Music Box (2003) – Another four-disc box set; I assume Rhino decided Listen to the Band was too expensive to reproduce (it’s a much bigger physical box; in the late 1980s and early 1990s record companies were making most of those boxes large enough to fit LPs, CDs, and cassettes) and had too many alternate takes and stereo instead of mono versions. This has far fewer rarities, but is way more representative of the first few albums, and it keeps the reunion material to a minimum. (In fact, each of the first three discs represents 1966, 1967, and 1968 output respectively, with the last disc saved for everything after that.) This is pretty readily available – in fact, Amazon claims to have new copies of the physical version for… $18.84?!?!? (Okay, screw it, I just ordered a copy. They’re out of stock, so it may take weeks to arrive, but it’s on order – and I got a free download as well.) Anyway, it’s $37.99 for the download on Amazon, and $39.99 on iTunes (and it’s available on Spotify), but why would you pay $37.99 for the download if you get a download and a physical copy (hopefully) for less than half that? I’ll let you know how this turns out (if I get my physical set, this is clearly a much better option than The Best of The Monkees until they run out), but I guess I don’t need to look for Anthology anymore.

Classic Album Collection
(2010) – 10-disc set with all nine studio albums, and a tenth disc of single-only releases, alternate takes, and a couple of the reunion songs. I’d probably rather get the expanded editions of the better albums and skip the bad ones, but that’s me.  $38.10 for the disc on Amazon, not available for download.  Original Album Series (release year unknown) is similar, but only has the first five studio albums.

The Monkees 50 (2016) – 50 songs on three discs (can’t see why they wouldn’t fit on two, but whatever), and they even found room for “Tapioca Tundra.” $21.43 for the discs and $28.49 for the download on Amazon ($29.99 on iTunes) – which might be worth it if you can’t order Music Box the way I did. 

(2016) – Medium-budget item with 14 songs, including all the key hits and a sprinkle of the more recent songs. $9.72 for the disc and $9.49 for the download on Amazon; iTunes doesn’t seem to have it.

None of the four Monkees have a solo best-of, although all of them have had solo albums released and most of them are available for download. I have two of Mike Nesmith’s solo albums; Magnetic South is a first-rate country rock album, Tantamount to Treason Volume 1 is not.

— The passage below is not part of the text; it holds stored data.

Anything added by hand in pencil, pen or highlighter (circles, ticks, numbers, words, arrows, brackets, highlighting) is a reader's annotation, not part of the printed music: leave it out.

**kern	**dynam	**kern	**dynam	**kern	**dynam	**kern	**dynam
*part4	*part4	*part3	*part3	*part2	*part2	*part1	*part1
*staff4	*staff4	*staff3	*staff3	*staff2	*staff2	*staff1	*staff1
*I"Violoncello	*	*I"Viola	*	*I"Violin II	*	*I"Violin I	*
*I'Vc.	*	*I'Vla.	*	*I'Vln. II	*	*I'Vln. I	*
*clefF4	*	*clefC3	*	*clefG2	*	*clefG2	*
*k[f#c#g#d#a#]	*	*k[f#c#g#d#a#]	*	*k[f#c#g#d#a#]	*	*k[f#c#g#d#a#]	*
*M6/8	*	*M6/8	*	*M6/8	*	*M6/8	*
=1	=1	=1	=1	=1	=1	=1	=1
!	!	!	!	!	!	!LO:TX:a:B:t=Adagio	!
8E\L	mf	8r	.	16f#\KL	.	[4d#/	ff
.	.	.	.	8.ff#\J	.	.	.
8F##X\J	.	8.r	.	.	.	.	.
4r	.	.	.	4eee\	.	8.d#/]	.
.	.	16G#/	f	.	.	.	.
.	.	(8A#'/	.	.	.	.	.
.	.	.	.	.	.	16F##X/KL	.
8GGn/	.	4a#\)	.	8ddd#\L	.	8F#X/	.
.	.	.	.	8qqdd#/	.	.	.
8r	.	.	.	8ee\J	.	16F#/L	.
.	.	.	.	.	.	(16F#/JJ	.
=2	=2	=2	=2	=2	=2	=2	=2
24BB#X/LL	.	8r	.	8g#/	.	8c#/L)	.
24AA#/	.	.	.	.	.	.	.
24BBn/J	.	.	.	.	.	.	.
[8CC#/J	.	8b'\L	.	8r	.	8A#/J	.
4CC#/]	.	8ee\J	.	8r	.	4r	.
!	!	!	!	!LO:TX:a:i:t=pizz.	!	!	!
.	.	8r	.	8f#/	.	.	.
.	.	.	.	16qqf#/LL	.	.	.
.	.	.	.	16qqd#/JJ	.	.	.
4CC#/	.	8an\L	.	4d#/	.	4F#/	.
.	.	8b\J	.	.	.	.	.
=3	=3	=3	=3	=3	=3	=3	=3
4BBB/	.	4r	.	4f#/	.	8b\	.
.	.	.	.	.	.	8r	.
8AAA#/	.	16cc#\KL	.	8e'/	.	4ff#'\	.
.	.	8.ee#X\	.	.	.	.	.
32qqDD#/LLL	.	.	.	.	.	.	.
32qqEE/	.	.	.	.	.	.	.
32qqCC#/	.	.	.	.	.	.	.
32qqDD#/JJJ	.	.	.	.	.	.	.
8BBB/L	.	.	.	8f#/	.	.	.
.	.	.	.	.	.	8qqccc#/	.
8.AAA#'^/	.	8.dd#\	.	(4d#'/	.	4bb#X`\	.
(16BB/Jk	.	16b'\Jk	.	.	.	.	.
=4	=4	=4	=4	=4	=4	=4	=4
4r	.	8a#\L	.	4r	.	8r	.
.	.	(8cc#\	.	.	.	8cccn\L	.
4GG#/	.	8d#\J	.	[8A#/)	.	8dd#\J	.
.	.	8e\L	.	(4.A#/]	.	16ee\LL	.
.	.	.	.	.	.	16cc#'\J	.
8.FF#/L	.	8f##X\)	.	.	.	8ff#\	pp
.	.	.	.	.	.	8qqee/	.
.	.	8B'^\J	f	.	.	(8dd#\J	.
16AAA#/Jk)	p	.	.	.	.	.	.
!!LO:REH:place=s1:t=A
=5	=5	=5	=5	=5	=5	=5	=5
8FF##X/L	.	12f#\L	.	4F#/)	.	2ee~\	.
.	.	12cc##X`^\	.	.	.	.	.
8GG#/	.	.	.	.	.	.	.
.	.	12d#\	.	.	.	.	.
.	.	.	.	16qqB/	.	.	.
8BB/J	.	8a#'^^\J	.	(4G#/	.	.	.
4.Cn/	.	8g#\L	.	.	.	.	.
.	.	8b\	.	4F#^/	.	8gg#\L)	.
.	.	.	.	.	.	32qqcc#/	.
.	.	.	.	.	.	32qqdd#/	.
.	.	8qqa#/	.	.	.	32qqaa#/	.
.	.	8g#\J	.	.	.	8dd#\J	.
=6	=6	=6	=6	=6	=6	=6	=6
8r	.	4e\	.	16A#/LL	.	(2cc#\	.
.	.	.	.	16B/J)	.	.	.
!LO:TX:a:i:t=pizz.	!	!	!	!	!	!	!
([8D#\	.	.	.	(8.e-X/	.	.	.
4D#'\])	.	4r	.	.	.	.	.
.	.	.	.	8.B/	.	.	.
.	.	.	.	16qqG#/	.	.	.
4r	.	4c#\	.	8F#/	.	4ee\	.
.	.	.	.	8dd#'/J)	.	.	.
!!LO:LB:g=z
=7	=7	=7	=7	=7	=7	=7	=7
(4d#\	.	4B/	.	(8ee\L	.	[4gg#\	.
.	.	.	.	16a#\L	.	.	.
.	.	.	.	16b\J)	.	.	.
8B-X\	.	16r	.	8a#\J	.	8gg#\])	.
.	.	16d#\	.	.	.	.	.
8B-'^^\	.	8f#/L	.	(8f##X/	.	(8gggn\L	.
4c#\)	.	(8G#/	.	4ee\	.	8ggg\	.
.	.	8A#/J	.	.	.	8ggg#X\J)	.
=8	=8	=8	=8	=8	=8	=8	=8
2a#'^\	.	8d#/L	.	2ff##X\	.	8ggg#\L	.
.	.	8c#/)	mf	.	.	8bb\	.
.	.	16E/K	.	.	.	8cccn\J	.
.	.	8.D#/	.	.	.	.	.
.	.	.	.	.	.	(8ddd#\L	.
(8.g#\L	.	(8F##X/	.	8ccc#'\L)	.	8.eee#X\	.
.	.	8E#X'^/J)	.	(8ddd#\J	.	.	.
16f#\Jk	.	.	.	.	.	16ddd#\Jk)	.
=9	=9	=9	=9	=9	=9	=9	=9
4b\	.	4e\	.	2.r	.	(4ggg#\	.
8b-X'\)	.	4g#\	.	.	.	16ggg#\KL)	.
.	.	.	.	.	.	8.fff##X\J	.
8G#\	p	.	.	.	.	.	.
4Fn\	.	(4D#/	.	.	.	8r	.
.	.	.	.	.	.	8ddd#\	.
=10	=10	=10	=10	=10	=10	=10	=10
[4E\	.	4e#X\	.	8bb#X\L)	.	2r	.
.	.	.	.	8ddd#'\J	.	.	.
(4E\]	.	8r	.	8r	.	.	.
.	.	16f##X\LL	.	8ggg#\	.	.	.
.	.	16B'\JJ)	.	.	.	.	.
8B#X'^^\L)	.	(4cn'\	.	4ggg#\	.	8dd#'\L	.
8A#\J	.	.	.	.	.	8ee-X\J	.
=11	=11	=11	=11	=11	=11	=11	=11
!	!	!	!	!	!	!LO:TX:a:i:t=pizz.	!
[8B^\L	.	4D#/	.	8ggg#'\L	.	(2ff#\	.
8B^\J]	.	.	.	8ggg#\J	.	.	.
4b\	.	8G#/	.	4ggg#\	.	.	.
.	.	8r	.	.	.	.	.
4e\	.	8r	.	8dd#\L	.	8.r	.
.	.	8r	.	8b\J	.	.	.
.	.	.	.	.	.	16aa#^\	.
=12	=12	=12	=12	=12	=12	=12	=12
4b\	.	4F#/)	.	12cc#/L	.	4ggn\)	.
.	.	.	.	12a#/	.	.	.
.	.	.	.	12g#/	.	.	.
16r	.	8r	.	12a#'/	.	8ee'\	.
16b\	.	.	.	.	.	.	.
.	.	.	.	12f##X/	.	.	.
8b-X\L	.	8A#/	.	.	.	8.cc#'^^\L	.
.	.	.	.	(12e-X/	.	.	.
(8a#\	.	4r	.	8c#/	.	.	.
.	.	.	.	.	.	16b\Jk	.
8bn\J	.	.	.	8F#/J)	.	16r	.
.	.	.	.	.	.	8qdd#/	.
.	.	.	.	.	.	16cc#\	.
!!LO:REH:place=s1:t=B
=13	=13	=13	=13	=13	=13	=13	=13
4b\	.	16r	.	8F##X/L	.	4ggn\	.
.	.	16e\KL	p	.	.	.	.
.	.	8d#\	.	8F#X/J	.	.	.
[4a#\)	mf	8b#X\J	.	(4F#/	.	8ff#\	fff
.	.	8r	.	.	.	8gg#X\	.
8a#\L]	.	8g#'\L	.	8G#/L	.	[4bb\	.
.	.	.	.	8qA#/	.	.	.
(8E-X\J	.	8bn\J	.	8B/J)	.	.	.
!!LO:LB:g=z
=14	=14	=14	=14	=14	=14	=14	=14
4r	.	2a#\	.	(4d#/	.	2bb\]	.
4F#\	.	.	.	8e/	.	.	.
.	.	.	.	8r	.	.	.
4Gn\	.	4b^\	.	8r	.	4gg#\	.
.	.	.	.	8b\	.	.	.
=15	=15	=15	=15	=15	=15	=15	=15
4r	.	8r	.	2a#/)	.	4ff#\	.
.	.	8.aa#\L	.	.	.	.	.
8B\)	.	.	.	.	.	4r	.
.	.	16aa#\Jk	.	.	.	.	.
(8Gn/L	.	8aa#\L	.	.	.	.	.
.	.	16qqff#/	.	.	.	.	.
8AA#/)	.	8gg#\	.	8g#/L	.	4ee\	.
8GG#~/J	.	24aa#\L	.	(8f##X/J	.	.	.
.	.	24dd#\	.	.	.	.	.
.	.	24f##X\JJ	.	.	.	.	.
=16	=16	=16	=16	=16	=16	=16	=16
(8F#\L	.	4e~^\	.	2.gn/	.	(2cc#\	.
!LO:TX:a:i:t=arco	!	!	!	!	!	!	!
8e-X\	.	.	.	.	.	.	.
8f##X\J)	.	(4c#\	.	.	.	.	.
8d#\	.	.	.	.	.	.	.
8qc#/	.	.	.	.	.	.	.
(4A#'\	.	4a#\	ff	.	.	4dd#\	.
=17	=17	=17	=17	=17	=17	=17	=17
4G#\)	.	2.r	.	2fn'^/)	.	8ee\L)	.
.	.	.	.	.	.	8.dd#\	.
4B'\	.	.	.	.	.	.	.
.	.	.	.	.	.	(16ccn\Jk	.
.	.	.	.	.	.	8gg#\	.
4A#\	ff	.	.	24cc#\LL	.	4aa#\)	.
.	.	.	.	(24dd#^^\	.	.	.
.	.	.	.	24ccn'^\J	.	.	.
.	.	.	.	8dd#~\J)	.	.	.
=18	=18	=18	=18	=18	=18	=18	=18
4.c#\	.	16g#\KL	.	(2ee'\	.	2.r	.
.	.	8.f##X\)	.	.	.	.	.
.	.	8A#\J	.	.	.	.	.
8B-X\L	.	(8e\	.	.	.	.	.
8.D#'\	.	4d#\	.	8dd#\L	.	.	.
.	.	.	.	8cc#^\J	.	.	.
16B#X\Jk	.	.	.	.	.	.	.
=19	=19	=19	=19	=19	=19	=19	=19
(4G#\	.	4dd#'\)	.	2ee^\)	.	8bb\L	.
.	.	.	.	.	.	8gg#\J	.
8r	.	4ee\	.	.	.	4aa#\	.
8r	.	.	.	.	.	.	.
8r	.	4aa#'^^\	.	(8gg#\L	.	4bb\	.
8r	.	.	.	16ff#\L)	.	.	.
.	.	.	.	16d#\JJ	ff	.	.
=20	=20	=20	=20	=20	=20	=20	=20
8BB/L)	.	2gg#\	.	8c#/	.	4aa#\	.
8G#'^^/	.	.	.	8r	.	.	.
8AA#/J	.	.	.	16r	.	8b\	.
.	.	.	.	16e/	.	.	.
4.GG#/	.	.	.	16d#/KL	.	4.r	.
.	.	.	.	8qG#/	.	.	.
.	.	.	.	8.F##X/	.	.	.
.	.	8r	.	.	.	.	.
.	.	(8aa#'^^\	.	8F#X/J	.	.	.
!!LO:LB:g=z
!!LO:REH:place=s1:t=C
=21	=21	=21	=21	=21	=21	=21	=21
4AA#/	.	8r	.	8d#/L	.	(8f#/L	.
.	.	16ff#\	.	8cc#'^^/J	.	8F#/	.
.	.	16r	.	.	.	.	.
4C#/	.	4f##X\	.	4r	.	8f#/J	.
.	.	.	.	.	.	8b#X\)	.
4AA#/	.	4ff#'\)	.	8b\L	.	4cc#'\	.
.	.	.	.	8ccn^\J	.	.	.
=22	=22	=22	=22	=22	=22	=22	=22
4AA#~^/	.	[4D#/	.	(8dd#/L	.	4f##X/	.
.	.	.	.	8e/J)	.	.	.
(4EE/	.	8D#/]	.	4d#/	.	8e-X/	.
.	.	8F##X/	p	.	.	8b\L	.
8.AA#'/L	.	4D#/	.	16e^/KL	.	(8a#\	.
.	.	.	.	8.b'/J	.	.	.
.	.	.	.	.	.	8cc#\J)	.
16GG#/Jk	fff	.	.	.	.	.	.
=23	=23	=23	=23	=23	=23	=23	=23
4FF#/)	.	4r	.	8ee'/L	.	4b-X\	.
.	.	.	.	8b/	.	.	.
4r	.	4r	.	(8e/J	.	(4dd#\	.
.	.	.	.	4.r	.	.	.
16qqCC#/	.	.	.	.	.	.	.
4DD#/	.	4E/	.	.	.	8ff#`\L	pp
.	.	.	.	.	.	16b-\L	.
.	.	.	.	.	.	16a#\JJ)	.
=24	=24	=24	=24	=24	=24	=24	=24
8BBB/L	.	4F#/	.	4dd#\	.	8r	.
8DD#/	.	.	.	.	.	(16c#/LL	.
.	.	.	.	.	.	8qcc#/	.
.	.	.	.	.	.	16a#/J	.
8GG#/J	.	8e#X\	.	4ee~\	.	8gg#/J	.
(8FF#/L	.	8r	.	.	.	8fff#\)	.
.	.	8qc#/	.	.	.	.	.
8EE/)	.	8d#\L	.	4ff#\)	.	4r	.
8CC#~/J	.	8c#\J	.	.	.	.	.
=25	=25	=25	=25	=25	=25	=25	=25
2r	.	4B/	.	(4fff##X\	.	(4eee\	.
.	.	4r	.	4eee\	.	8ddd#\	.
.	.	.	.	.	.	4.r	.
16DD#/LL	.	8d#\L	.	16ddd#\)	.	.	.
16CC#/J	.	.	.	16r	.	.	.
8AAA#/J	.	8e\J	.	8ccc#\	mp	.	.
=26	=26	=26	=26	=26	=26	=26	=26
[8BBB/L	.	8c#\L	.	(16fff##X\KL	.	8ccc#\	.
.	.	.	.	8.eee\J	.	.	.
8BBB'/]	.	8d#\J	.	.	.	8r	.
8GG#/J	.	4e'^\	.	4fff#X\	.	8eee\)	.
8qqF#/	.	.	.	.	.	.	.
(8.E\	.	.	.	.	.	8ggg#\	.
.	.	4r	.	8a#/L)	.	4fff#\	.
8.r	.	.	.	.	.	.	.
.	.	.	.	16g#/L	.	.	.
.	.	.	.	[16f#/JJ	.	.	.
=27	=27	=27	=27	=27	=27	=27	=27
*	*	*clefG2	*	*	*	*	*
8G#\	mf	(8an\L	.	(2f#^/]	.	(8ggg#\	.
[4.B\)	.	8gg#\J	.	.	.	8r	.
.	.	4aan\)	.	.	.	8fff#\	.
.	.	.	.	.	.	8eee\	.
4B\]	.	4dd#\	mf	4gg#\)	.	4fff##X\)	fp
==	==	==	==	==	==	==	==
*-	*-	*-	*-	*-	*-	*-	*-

The TV series doesn’t seem to stream anywhere (perhaps someone will fix that); in the interim, the first year of the show is available as a six-DVD set on Amazon for $26.78.  There are used copies of the second year of the program, Head, the (lousy) 1997 reunion show Hey Hey We’re the Monkees (the conceit was they were still trying to make it as a successful band 30 years later), the 1969 curio special 33-1/3 Revolutions Per Monkee (taped before Peter left but aired after – and against the Oscars, so no one saw it), and a few documentaries and concert videos available on used DVDs and VHS tapes on Amazon for exorbitant prices.